BVLC / caffe

Caffe: a fast open framework for deep learning.
http://caffe.berkeleyvision.org/
Other
34.12k stars 18.69k forks source link

Socket Data Layer #238

Closed sergeyk closed 7 years ago

sergeyk commented 10 years ago

Data preparation is orders of magnitude easier with high-level languages such as Python or R than with C++. HDF5DataLayer is a welcome interface between data preparation scripts and Caffe, but we can go even further. I propose a DataSource (see #148) that reads input on a socket. A separate process -- or processes -- which can be Python or R scripts, will be responsible for preparing data to send to the socket.

I haven't coded sockets in C++ before. The main questions are:

Yangqing commented 10 years ago

Protobuf works nicely with Python, so it might be a good choice. Not sure about Matlab though.

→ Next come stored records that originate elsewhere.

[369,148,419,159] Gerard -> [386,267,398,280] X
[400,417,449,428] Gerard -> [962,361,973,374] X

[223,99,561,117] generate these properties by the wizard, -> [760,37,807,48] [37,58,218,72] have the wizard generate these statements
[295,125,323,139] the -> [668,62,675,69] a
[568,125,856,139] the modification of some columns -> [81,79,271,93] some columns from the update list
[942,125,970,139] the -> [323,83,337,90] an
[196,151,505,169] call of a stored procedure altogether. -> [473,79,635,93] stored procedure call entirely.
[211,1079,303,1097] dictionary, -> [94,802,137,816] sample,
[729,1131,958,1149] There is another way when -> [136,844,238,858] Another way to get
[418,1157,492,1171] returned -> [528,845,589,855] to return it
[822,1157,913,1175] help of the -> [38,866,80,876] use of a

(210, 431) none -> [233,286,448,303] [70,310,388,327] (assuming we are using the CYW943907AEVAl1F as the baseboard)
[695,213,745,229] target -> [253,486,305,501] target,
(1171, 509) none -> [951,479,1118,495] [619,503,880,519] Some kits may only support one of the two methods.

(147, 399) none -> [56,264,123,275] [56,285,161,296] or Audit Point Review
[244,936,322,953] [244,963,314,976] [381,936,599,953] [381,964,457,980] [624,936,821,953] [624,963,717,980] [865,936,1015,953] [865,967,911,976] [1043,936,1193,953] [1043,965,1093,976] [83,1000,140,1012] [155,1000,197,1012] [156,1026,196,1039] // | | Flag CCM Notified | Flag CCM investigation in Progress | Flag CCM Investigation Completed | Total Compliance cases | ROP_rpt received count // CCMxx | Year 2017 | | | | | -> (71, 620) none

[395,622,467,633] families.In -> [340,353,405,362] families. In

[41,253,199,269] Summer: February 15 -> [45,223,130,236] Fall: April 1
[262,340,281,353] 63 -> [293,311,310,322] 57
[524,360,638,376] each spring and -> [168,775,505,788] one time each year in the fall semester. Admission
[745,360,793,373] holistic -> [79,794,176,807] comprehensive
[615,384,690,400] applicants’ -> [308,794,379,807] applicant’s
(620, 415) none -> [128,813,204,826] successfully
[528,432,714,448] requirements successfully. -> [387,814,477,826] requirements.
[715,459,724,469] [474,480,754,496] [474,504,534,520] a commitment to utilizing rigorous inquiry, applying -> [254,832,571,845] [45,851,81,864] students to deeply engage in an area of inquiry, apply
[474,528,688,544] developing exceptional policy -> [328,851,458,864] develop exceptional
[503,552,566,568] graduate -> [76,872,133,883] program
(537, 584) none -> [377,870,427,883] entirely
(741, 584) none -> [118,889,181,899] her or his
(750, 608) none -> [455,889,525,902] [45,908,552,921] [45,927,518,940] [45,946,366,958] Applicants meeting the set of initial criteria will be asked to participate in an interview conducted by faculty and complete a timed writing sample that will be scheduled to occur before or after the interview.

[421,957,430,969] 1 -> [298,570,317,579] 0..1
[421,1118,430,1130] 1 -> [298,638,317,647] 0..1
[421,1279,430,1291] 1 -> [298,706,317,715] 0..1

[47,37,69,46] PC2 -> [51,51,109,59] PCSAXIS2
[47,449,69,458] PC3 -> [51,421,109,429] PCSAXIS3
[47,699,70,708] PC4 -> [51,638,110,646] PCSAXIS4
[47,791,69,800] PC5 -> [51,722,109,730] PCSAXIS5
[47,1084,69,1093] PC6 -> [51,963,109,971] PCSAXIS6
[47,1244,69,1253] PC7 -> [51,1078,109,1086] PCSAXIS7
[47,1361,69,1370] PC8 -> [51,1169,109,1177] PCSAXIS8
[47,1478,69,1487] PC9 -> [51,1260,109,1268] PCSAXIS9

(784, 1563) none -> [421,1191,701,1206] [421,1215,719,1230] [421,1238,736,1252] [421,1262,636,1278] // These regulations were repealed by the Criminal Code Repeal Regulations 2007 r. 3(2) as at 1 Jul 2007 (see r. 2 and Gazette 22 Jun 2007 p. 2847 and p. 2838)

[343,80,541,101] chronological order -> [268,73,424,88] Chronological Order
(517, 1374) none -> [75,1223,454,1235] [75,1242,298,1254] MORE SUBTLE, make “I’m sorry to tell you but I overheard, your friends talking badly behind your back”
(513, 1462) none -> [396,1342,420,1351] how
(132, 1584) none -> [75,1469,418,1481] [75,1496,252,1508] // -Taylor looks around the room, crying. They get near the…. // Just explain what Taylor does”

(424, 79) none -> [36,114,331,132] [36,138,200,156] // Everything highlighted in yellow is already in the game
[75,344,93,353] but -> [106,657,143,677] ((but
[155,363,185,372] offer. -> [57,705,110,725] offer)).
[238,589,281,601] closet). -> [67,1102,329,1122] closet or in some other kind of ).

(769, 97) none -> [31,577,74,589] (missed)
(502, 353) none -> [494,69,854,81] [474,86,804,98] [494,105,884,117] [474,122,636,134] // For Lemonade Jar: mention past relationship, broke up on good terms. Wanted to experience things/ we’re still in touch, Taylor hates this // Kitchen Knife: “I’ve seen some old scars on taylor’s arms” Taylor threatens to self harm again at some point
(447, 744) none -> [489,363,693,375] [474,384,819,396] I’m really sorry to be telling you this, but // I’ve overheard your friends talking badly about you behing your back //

If you want to use socket communications, boost::asio seems to be a good choice.

Yangqing

On Tue, Mar 18, 2014 at 4:24 PM, Sergey Karayev notifications@github.comwrote:

Data preparation is orders of magnitude easier with high-level languages such as Python or R than with C++. HDF5DataLayer is a welcome interface between data preparation scripts and Caffe, but we can go even further. I propose a DataSource (see #148 https://github.com/BVLC/caffe/issues/148) that reads input on a socket. A separate process -- or processes --, which can be Python or R scripts, will be responsible for preparing data to send to the socket.

I haven't coded sockets in C++ before. The main questions are:

  • Is there a good library for our type of IPC (float/double blobs)?
  • If there isn't, then what's the best off-the-shelf solution? Protobuf? Capn proto? YAML Binary?

Reply to this email directly or view it on GitHubhttps://github.com/BVLC/caffe/issues/238 .

bhack commented 10 years ago

What do you think of zeromq + google protobuff? Or websocket if we want to interface with web.

sguada commented 10 years ago

I would advocate for YAML binary way easier to maintain and works with python, Matlab, R, web, ... Protobuf are slower in Python and painfully slow I'm Matlab

On Monday, September 22, 2014, bhack notifications@github.com wrote:

What do you think of zeromq + google protobuff https://github.com/joshrotenberg/zmqpbexample? Or websocket http://www.zaphoyd.com/websocketpp if we want to interface with web.

— Reply to this email directly or view it on GitHub https://github.com/BVLC/caffe/issues/238#issuecomment-56393851.

Sergio

shelhamer commented 10 years ago

Agreed, YAML seems like the first contender for a prototype socket layer.

bhack commented 10 years ago

Some serialization example in python with zeromq

bhack commented 10 years ago

Is YAML binary encoded base64? In this case i don't think that it will be so efficient if we want to enable also network support.

bhack commented 10 years ago

Somebody has opened the course of Caffe in the network (not the neural one :smile:) with https://github.com/BVLC/caffe/pull/1140. I don't know if raw socket is the best solution but probably we could coordinate network feeding from the network in that work.

bhack commented 10 years ago

I think also that transparent multitransport support could be interesting if performance overhead is low

shelhamer commented 9 years ago

I believe @cypof has an in-progress layer that fits this purpose.

iconica commented 9 years ago

Yes. @cypof and I have a socket-layer and some additional data-adapters that are almost complete. We'll be doing further internal tests at Flickr this week, and are hoping to have things finished from our side and PR'ed soon. (If not this week, it'll likely get pushed until after GTC though.)

bhack commented 8 years ago

@cypof Do you have some news on this?

cypof commented 8 years ago

@bhack this was replaced by integrating with Spark instead.

On Sun, Jan 31, 2016, 3:19 AM bhack notifications@github.com wrote:

@cypof https://github.com/cypof Do you have some news on this?

— Reply to this email directly or view it on GitHub https://github.com/BVLC/caffe/issues/238#issuecomment-177470629.

shelhamer commented 7 years ago

Closing as this has been addressed by CaffeOnSpark among other projects, and most simply can be handled by a Python data layer + zeromq or the like.